Two years after leaving St. Mary’s, Newman began a new life as a Roman Catholic. He was officially received into the Church on October 9, 1845, by Blessed Dominic Barberi, and was ordained to the priesthood the next year on May 30, 1847. His work with the Church included establishing the Oratory of St. Philip Neri near Birmingham in 1848 and helping to create the Catholic University of Ireland, which he served as rector from 1854 to 1858. He also continued to write; some of the major publications of his Catholic years were Parochial and Plain Sermons (1868), a new edition of his Anglican discourses; The Idea of a University (1852), a collection of the inaugural lectures for the Catholic University and other academic essays; An Essay in Aid of a Grammar of Assent (1870), a treatise on the philosophy of religion; Apologia Pro Vita Sua (1864), his classic work of spiritual autobiography; and the epic poem The Dream of Gerontius (1865), which was set to music in 1900 by Edward Elgar as an oratorio.

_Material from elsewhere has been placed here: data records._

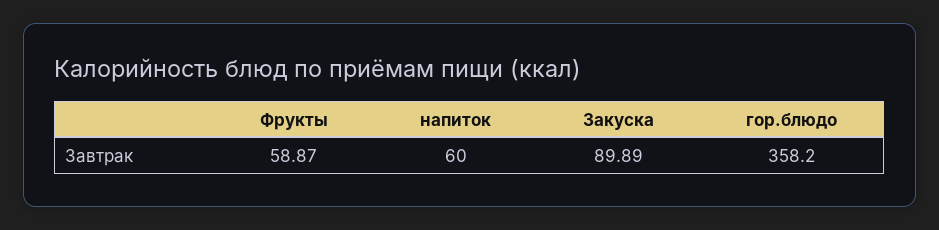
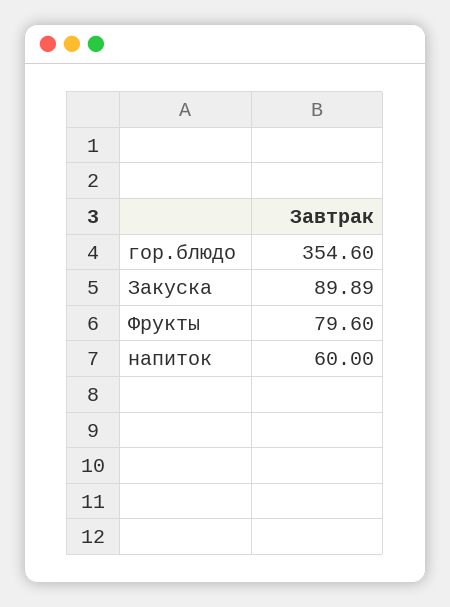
Фрукты: 58.87 -> 79.6
гор.блюдо: 358.2 -> 354.6

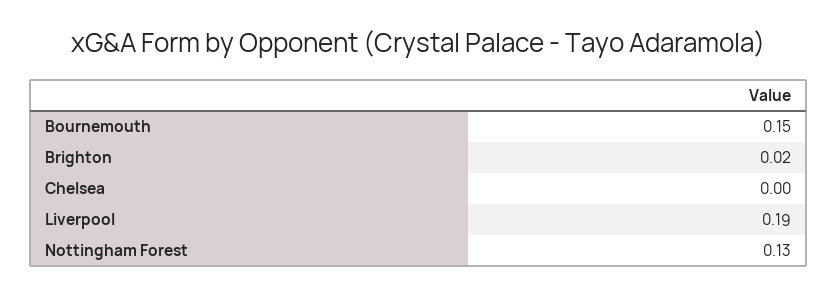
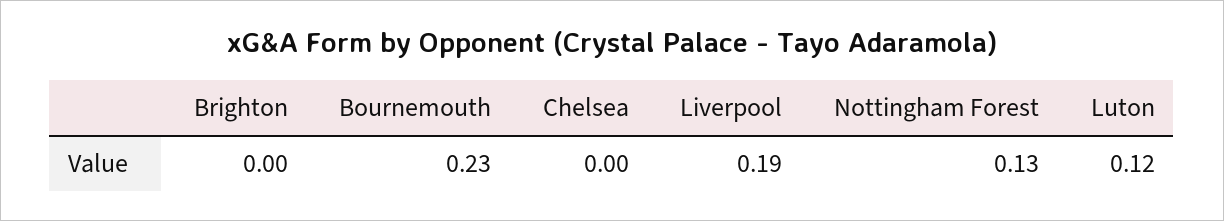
Bournemouth: 0.15 -> 0.23
Brighton: 0.02 -> 0
Luton: none -> 0.12

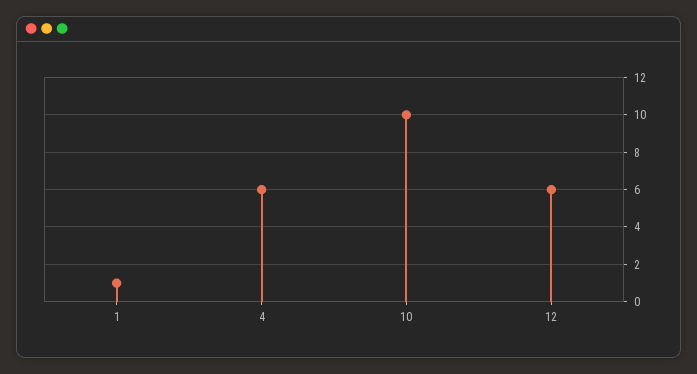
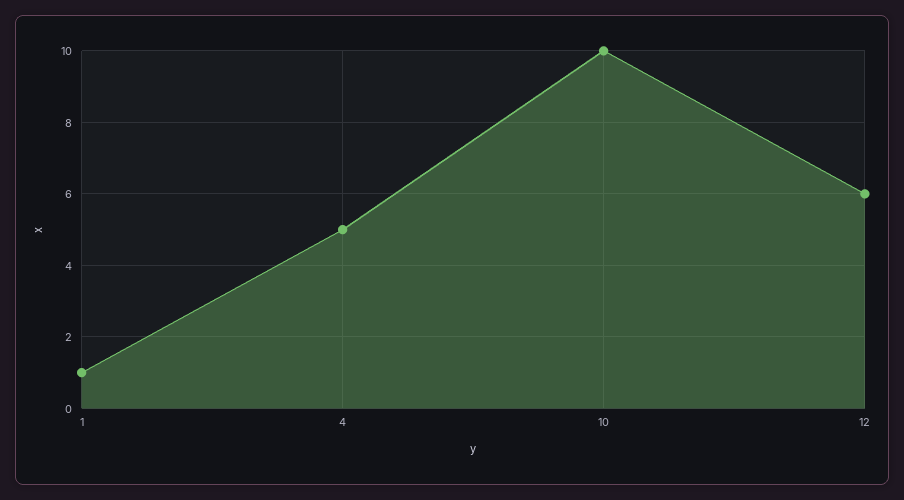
4: 6 -> 5

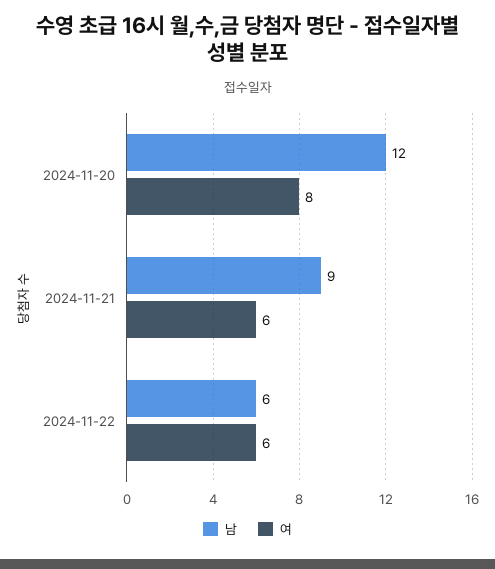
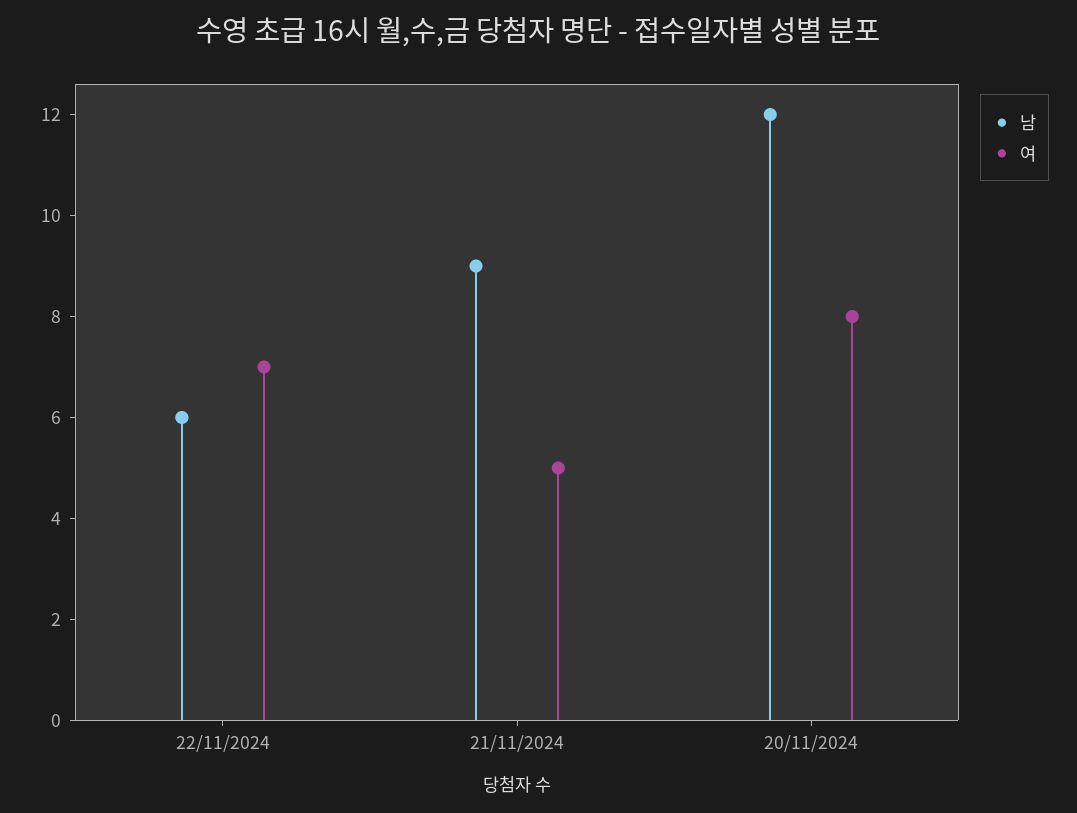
여, 2024-11-21: 6 -> 5
여, 2024-11-22: 6 -> 7

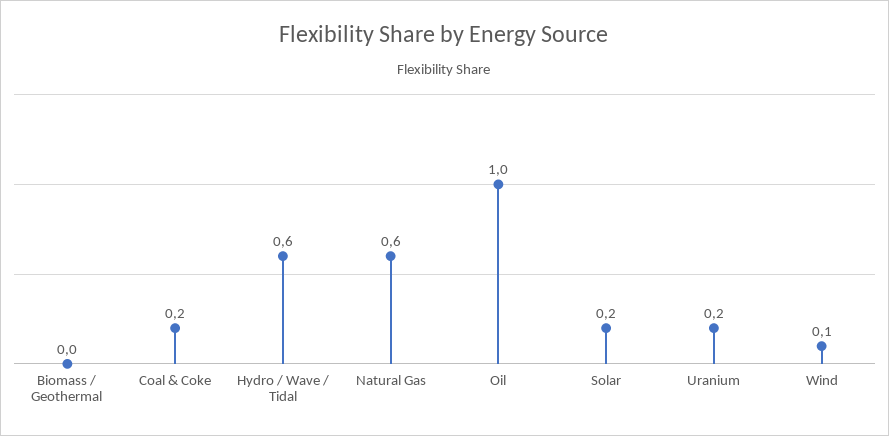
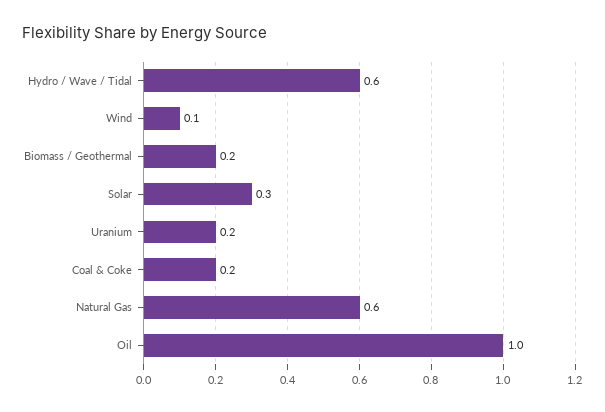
Biomass / Geothermal: 0 -> 0.2
Solar: 0.2 -> 0.3

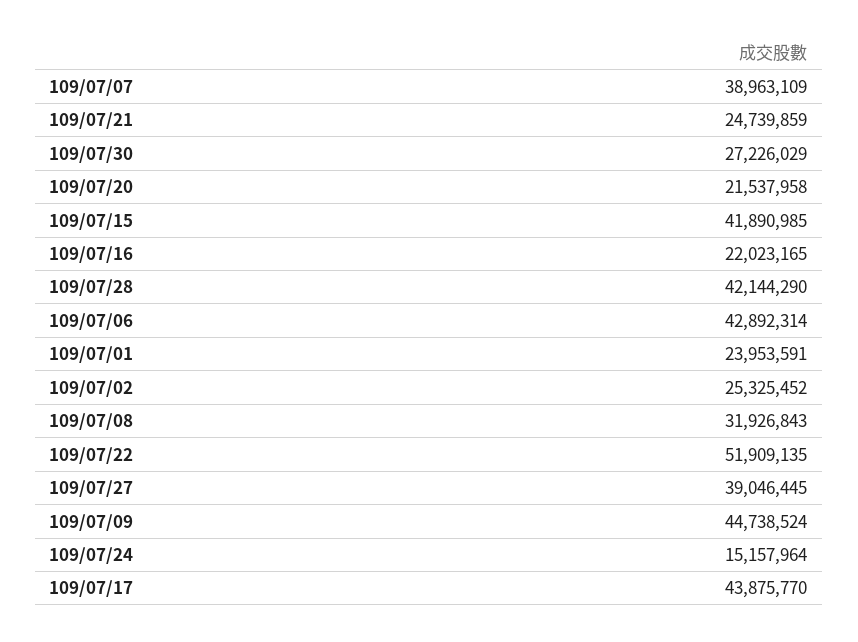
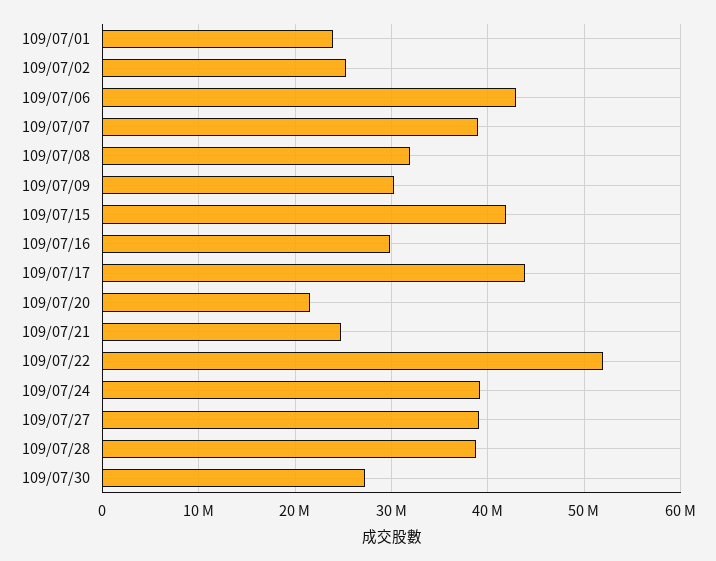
109/07/16: 22023165 -> 30000000
109/07/28: 42144290 -> 39000000
109/07/09: 44738524 -> 30000000
109/07/24: 15157964 -> 39000000

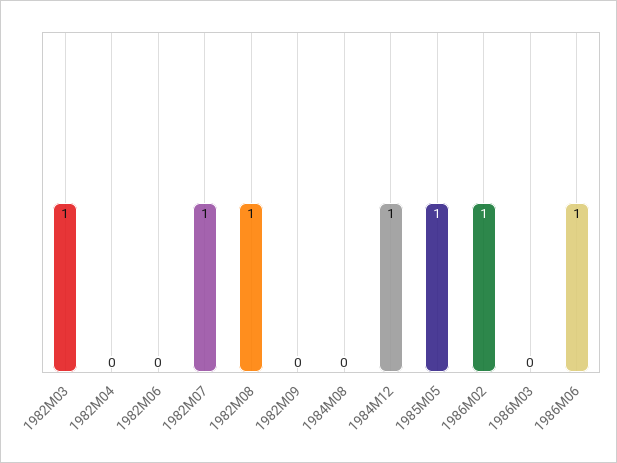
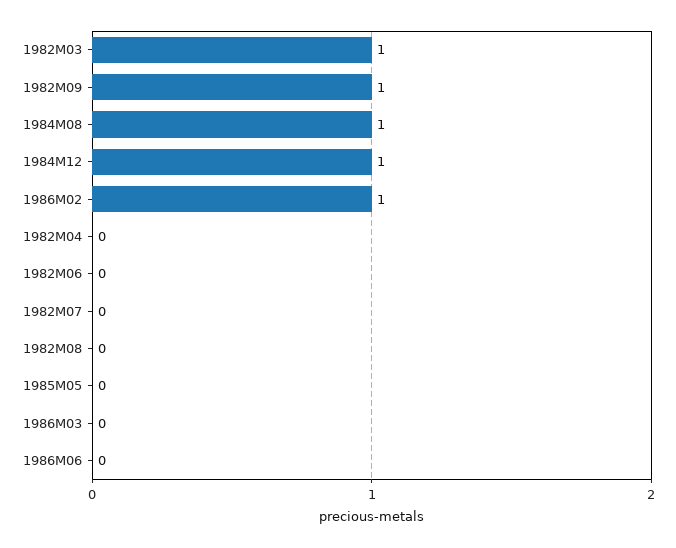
1982M07: 1 -> 0
1982M08: 1 -> 0
1982M09: 0 -> 1
1984M08: 0 -> 1
1985M05: 1 -> 0
1986M06: 1 -> 0

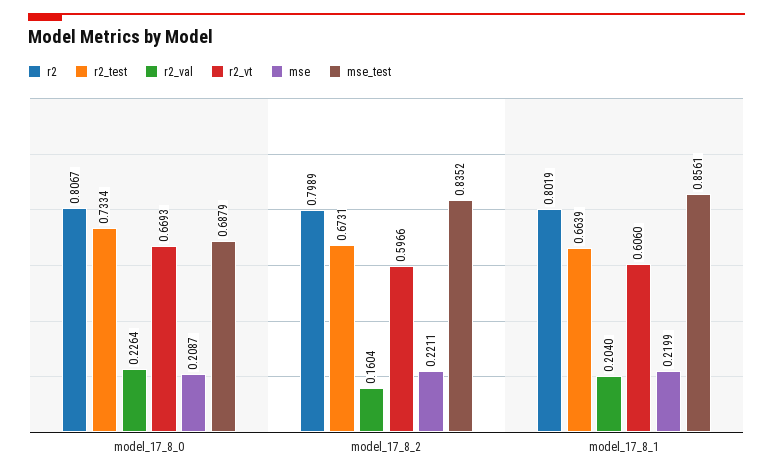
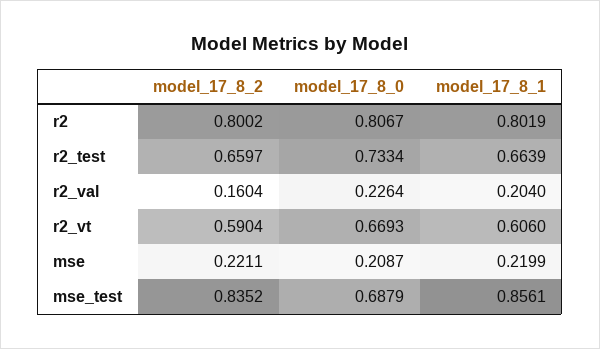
r2, model_17_8_2: 0.7989 -> 0.8002
r2_test, model_17_8_2: 0.6731 -> 0.6597
r2_vt, model_17_8_2: 0.5966 -> 0.5904

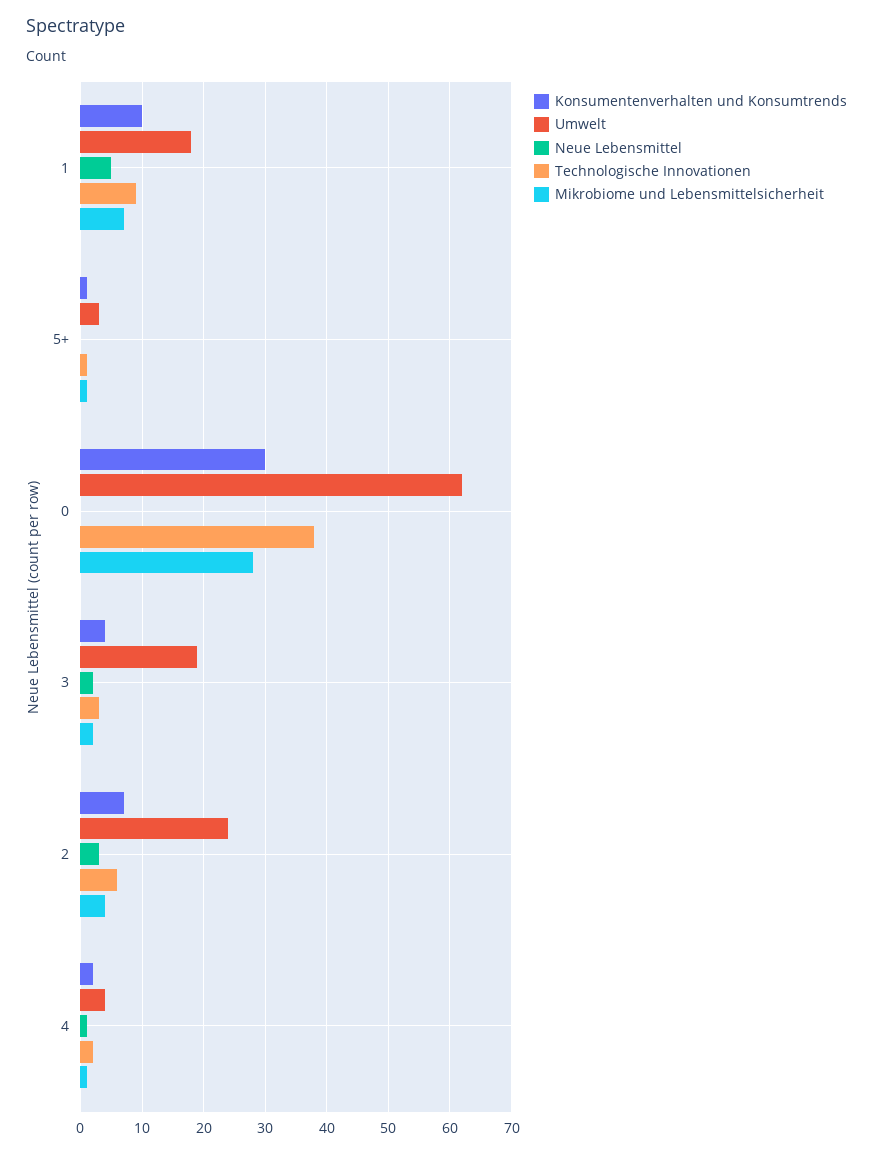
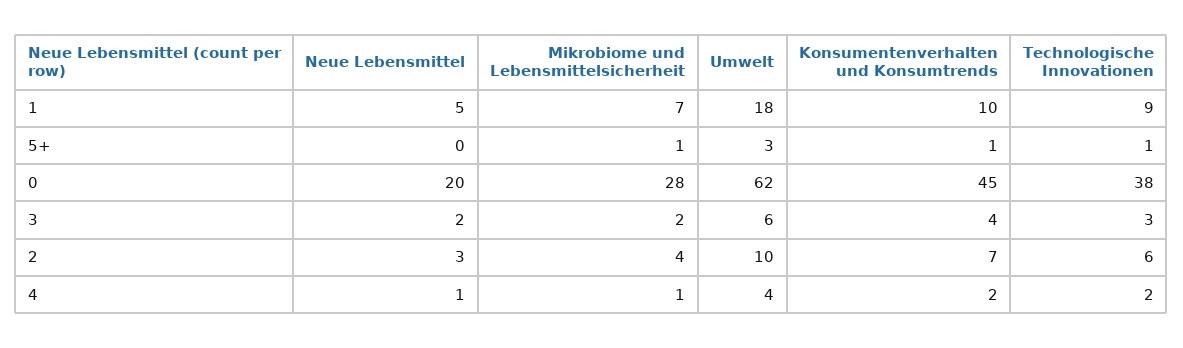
Konsumentenverhalten und Konsumtrends, 0: 30 -> 45
Neue Lebensmittel, 0: 0 -> 20
Umwelt, 3: 19 -> 6
Umwelt, 2: 24 -> 10

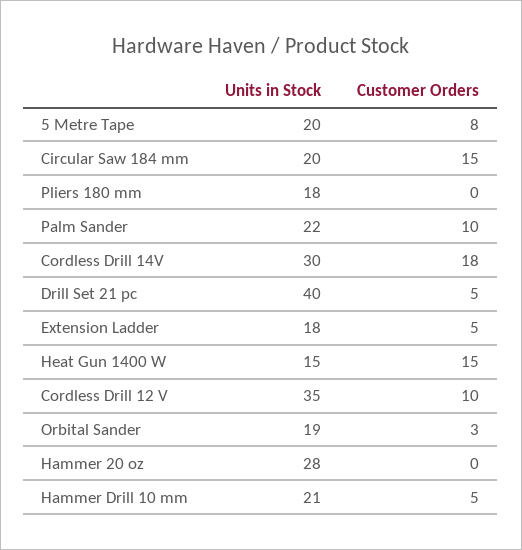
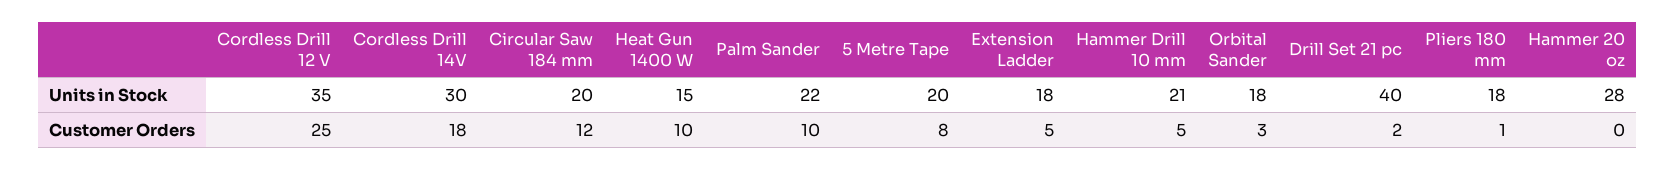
Customer Orders, Circular Saw 184 mm: 15 -> 12
Customer Orders, Pliers 180 mm: 0 -> 1
Customer Orders, Drill Set 21 pc: 5 -> 2
Customer Orders, Heat Gun 1400 W: 15 -> 10
Customer Orders, Cordless Drill 12 V: 10 -> 25
Units in Stock, Orbital Sander: 19 -> 18

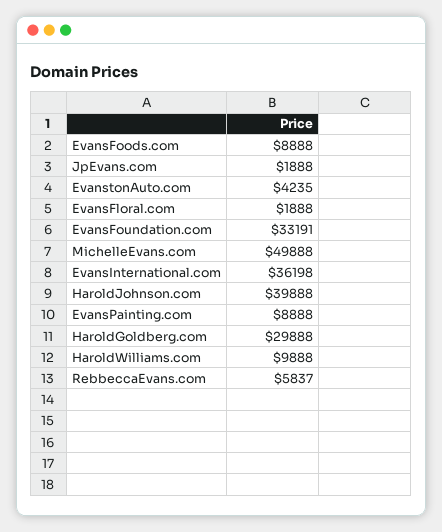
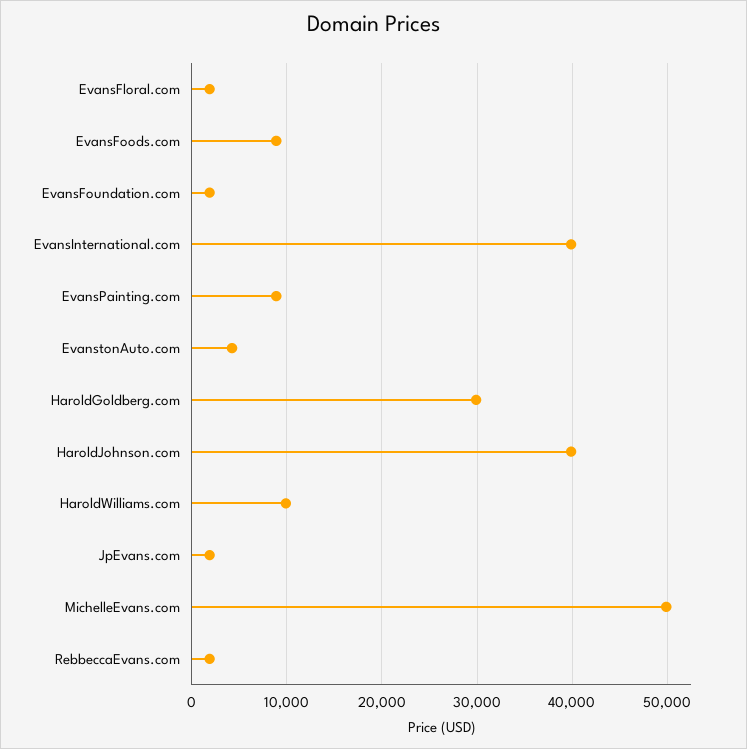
EvansFoundation.com: 33191 -> 2000
EvansInternational.com: 36198 -> 40000
RebbeccaEvans.com: 5837 -> 2000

Father Newman was created a cardinal on May 12, 1879, by Pope Leo XIII. His biglietto speech declared that he had been the life-long enemy of Liberalism, or “the doctrine that there is no truth in religion, but that one creed is as good as another” and that Christianity is “but a sentiment and a taste, not an objective fact, not miraculous.”

He died at the Oratory in Birmingham on August 11, 1890. Newman was declared venerable by Pope John Paul II in 1991, and his beatification was formally proclaimed by Pope Benedict XVI on September 19, 2010, during the official papal visit to the United Kingdom. His feast day is October 9, the date of his being received into the Catholic Church in 1845.